### Extracted information:
:::

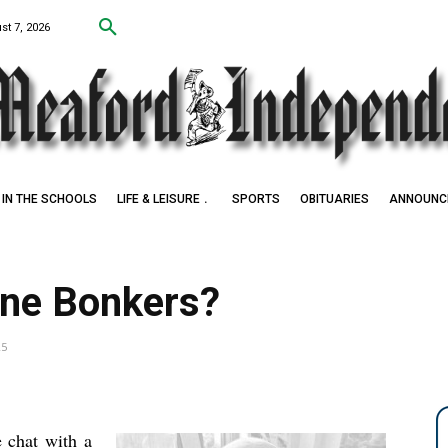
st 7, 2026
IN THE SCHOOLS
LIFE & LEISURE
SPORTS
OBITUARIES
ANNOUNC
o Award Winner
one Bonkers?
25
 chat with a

:::

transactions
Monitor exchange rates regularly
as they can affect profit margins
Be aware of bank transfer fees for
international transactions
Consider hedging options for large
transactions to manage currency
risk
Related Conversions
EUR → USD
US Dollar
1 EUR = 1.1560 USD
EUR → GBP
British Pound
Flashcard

:::

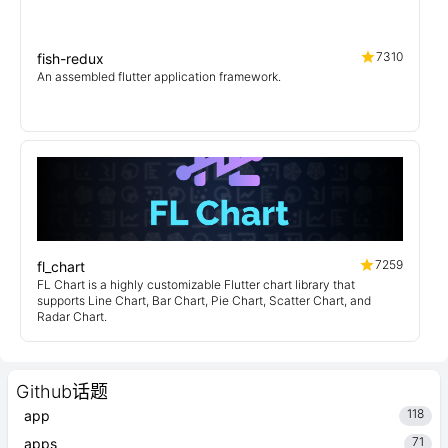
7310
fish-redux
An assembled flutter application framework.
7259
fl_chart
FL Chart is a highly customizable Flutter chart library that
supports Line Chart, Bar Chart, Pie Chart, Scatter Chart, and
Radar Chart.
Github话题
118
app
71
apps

:::

### Work to complete:
Pick out every line in the entries above that contains the word "transactions".

### Output below:
transactions
international transactions
transactions to manage currency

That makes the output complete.